В предрассветный час, когда петухи на все лады призывали день и когда Завид счёл, что уже не уснёт, он всё же забылся тревожным сном. Видит — он в царском терему. Перед ним на высоком насесте сидит птица-жар, одна всю горницу освещает. Тут же висит позолоченная клетка с колокольцами, с расписным узорным донцем, а рядом другая, поплоше: сама сера, прутья изогнулись, жёрдочка покривилась, донце запакощено.

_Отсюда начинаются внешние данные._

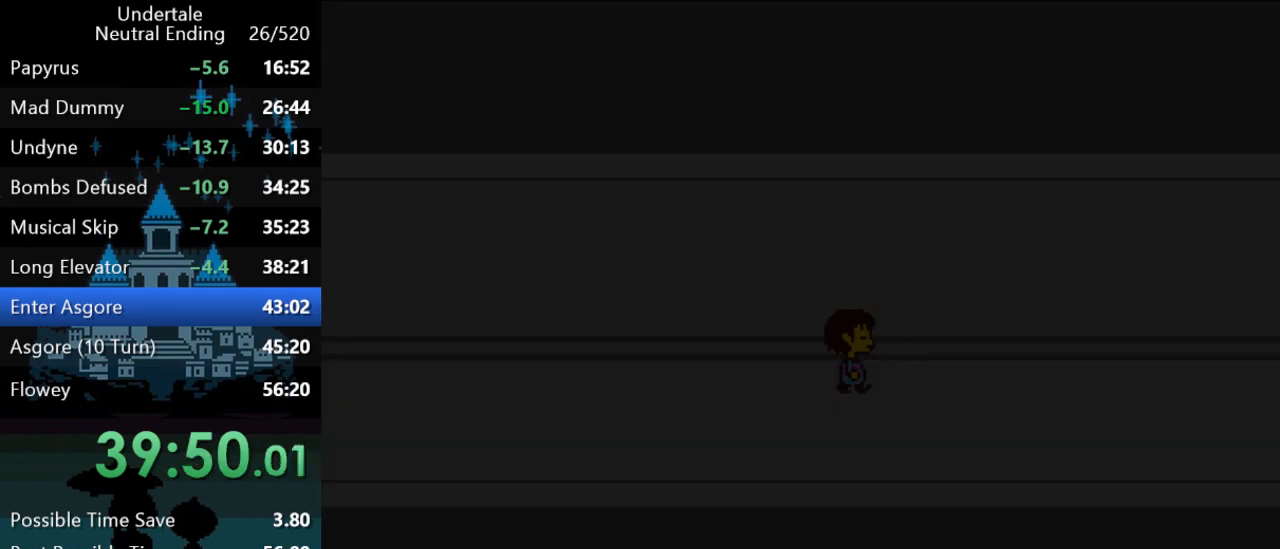
{"keys": ["right", "up"], "events": []}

Помнит Завид, что ему не велели брать золочёную клетку, да птица так печально глядит, в дрянную нейдёт. Он и сам думает: расписную-то после можно продать, одни колокольцы чего стоят, небось из чистого золота! Продаст, а там уж никто не попрекнёт его, что беден и в женихи не годится.
Да только рукою коснулся, раздался звон. Отдёрнул он пальцы, а колокольцы сами собой перезванивают, не унимаются. Тут шаги послышались. Испугался Завид, подумал, стража явилась — ан нет, встал на пороге царевич в рубахе, расшитой огненными перьями, собою хорош, лицом бел, только на один рукав ему перьев не хватило. Та рука у него длинна, черна да космата, когти на ней звериные.

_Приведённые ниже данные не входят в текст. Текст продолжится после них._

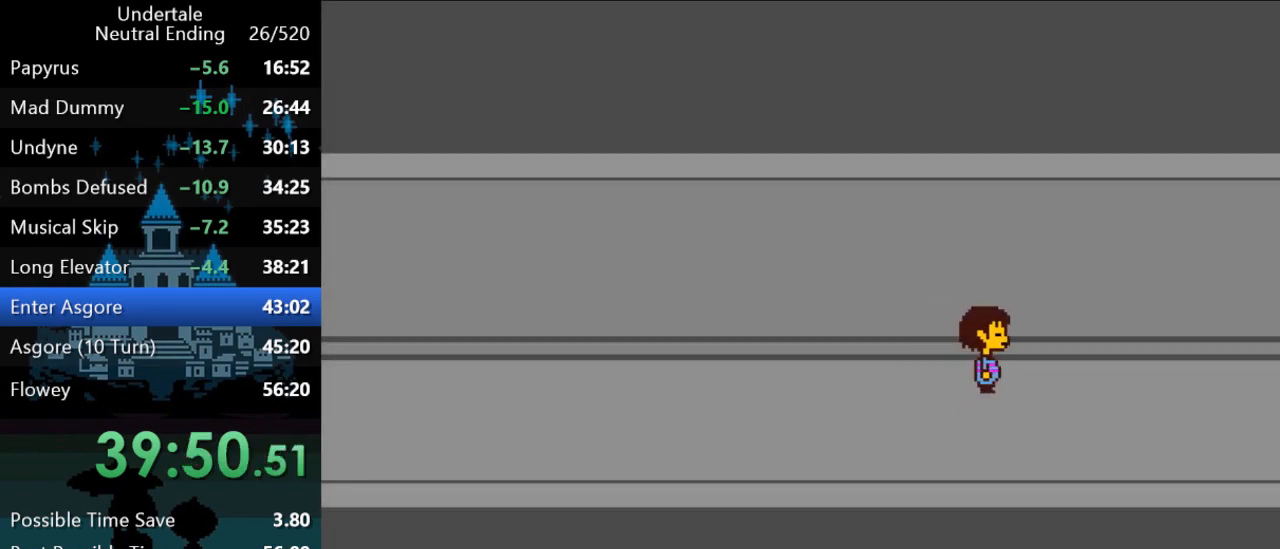
{"keys": ["right", "up"], "events": []}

— Птицу мою крадёшь, — говорит царевич. — Надежды меня лишаешь.
— Мне нужнее! — говорит Завид. — Тебе ещё одну достанут.
— Моя, моя птица! — завыл тут царевич да чёрной рукою в горло Завиду вцепился, душит.
Вмиг пробудился Завид. Темно в хлеву, мужики рядом сопят, за стеной петух ещё поёт. Видно, совсем он недолго спал, а только больше глаз сомкнуть не смог.
Скоро Дарко пошёл к царю во двор, а мужики в эту же пору отправились в лес. Зевают, глаза протирают, буланка трюхает потихоньку. Подморозило, дороги белой крупой присыпало, да мир всё одно неприглядный, хмурый: тучи низко нависли, избы темны, от них серый, грязный дым тянется. Старые вишни раскинули, переплели голые ветви, будто забросили сети в небо. Хотят выловить солнце, да оно глубоко, не достать.
Ерша в корчме оставили вещи собрать да с хозяином расплатиться.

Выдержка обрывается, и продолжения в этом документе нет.